Standard Error of the mean

Exercise 3 - Skin cancer

A dermatologist investigating a certain type of skin cancer induced the cancer in nine rats and then treated them with a new experimental drug. For each rat she recorded the number of hours until remission of the cancer. The rats had a mean remission time of 400 hours and a standard deviation of 30 hours. From this data, calculate the standard error of the mean.

Exercise 4 - Soil carbon

An initial soil carbon survey of a farm based on 12 observations found that the sample mean \(\overline{X}\) was 1.2% and the standard deviation s was 0.4%. How many observations would be needed to estimate the mean carbon value with a standard error of 0.1%?

Exercise 5 - What’s in the media - looming state election

An article was published in the Sydney Morning Herald on Saturday 20.3.2010 about statistics related to opinion polls. Read it and find the sentences related to (i) populations versus samples (ii) standard error formula (iii) the effect of sample size on standard errors.

http://www.smh.com.au/national/demystifying-the-dark-art-of-polling-20100319-qmai.html

Exercise 6 - Extra practice

The average Australian woman has height (in cms) of 161.8 with a standard deviation of 6.

  1. The Australian Institute of Sport ran a netball training camp for the best Australian young players. How tall were the goal position players? http://www.abc.net.au/news/2015-06-14/tall-athletes-get-support-at-ais-to-stand-as-proud-netballers/6544642

  2. What is the probability of finding an Australian woman of this height or taller?

Hints:

Step 1: Using ggplot, draw a sketch of the Normal curve with the probability identified. You may need to draw a section of the right tail as the probability is small! We have provided the solution for the plotting to assist you.

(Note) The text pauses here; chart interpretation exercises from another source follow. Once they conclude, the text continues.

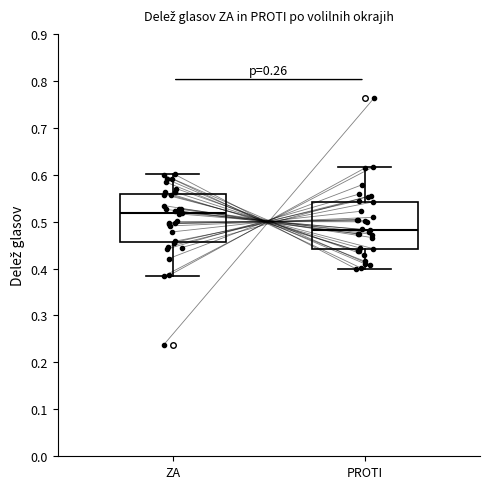

Reading left to right, read every box against the y-axis: the position of its median line, the range the box covers, and the ends of its whiskers. The values are not printed on the chart, so give them approximately, as read against the axis.

ZA: median 0.52, box 0.46 to 0.56, whiskers 0.38 to 0.60
PROTI: median 0.48, box 0.44 to 0.54, whiskers 0.40 to 0.62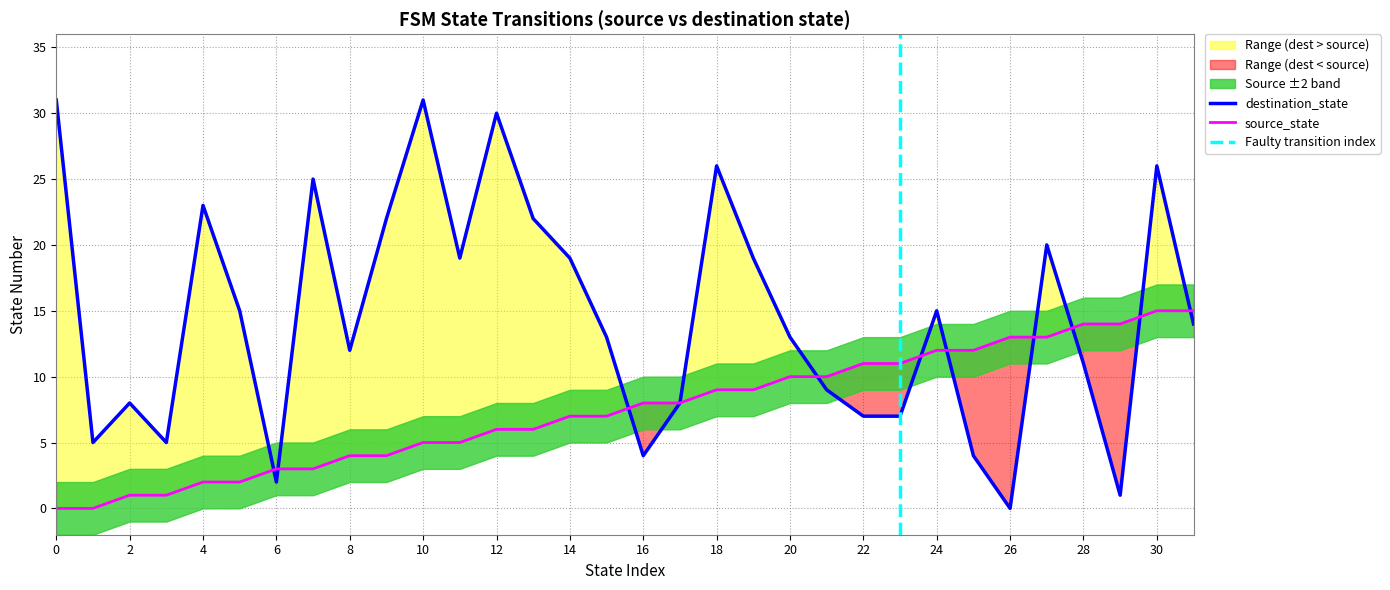

How many values in the destination_state series are below 14?

16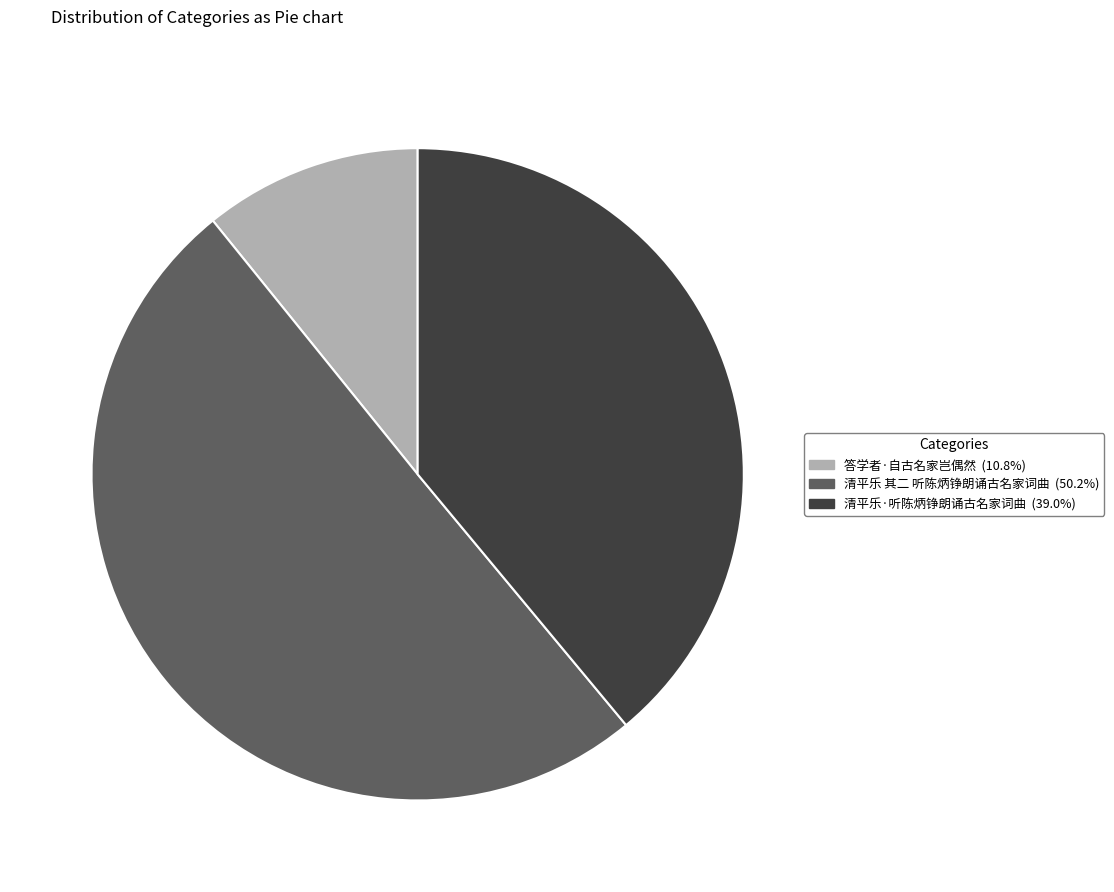

Is it true that 清平乐 其二 听陈炳铮朗诵古名家词曲 is 50% of the pie?

True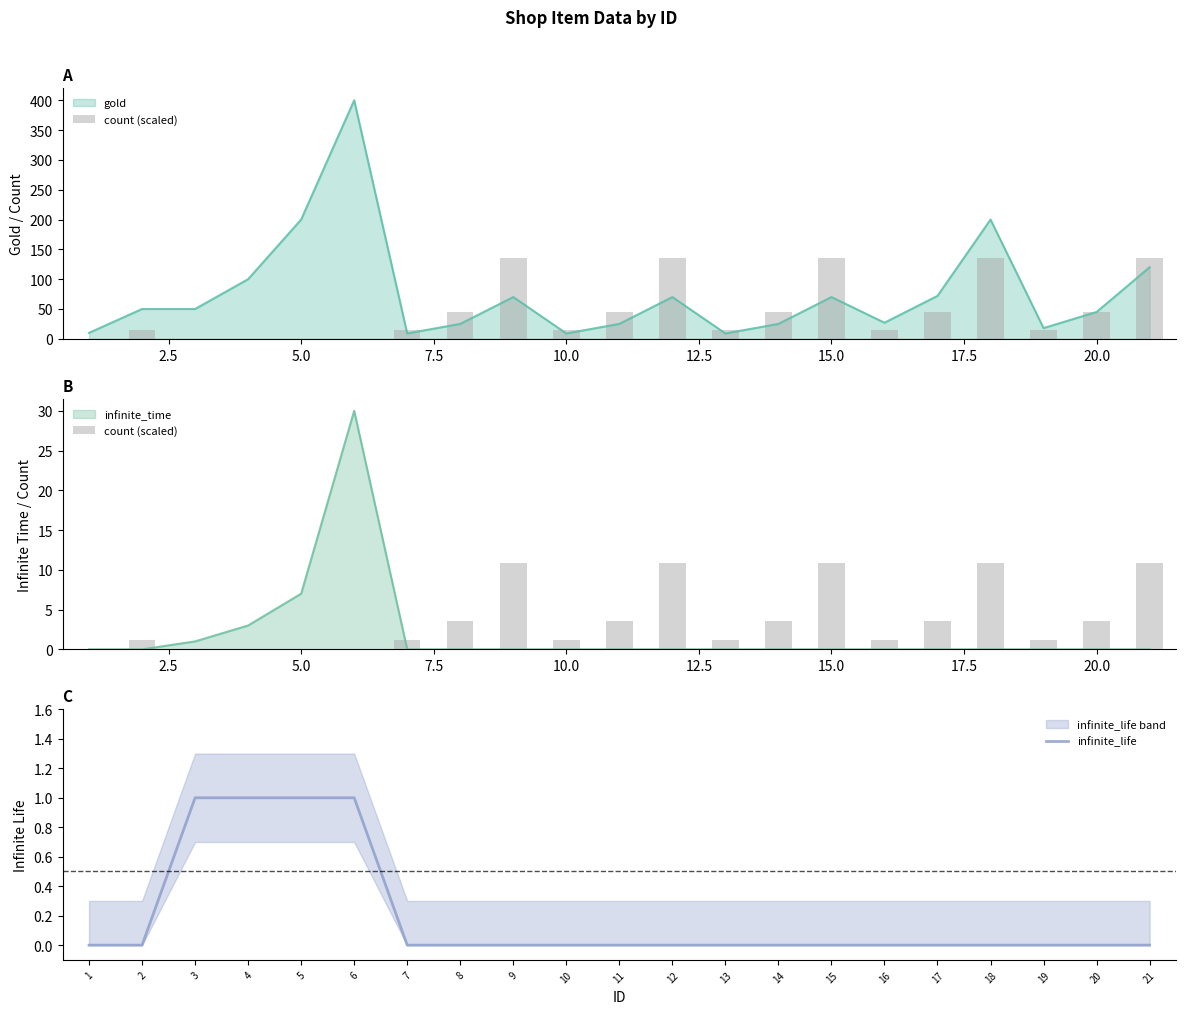

At which label is infinite_time closest to 15?

5.0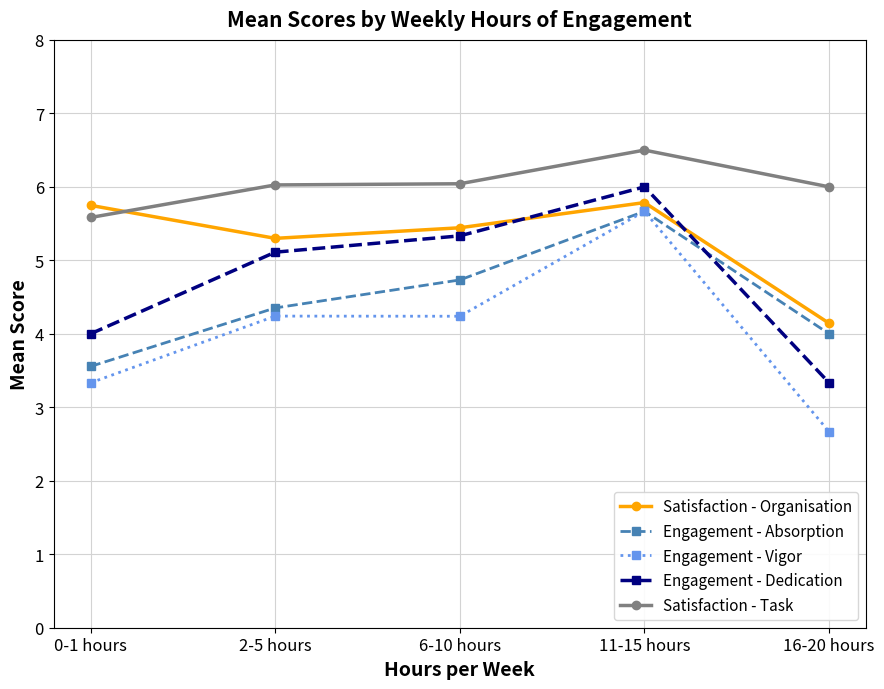

Which series changed the most between 0-1 hours and 16-20 hours?

Satisfaction - Organisation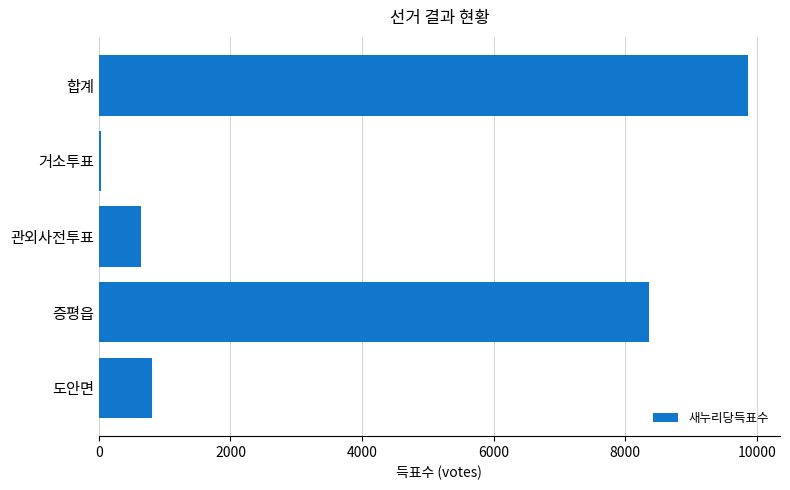

List the labels in order of value, largest first.

합계, 증평읍, 도안면, 관외사전투표, 거소투표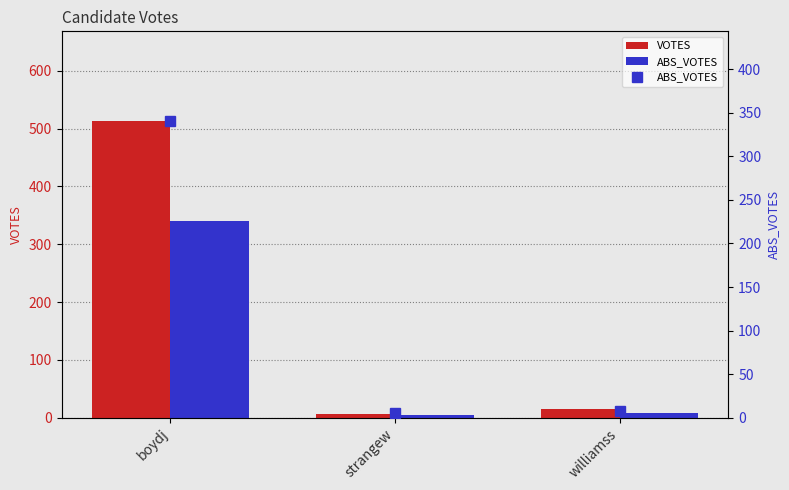

Which series has the widest spread of values?

VOTES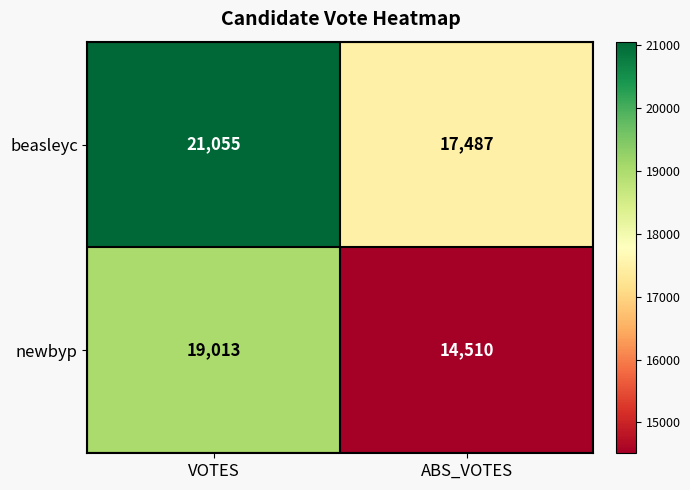

The beasleyc series shows 21055 at VOTES. True or false?

True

Step 2: Calculate the probability in R.

1 - pnorm(189, 161.8, 6)

ggplot() +
  stat_function(
    fun = dnorm, args = list(mean = 161.8, sd = 6),
    geom = "area", fill = "white", xlim = c(180, 161.8 + 4 * 6)
  ) +
  stat_function(
    fun = dnorm, args = list(mean = 161.8, sd = 6),
    geom = "area", fill = "red", xlim = c(161.8 + 4 * 6, 189)
  ) +
  xlab("x") +
  ylab(expression(N(161.8, 6^2) ~ pdf)) +
  scale_x_continuous(breaks = 189)
  1. Dharshani Sivalingam is the tallest netball player in the world. How tall is Dharshani? https://en.wikipedia.org/wiki/Tharjini_Sivalingam What is the probability of finding an Australian woman of Dharshani’s height?
  1. Madison Brown is one of the the shortest Australian International players. How tall is Madision? https://en.wikipedia.org/wiki/Madison_Browne What percentage of Australian women are between Madison and Dharshani’s heights?
  1. If 80% of Australian women are above a certain height, what is that height?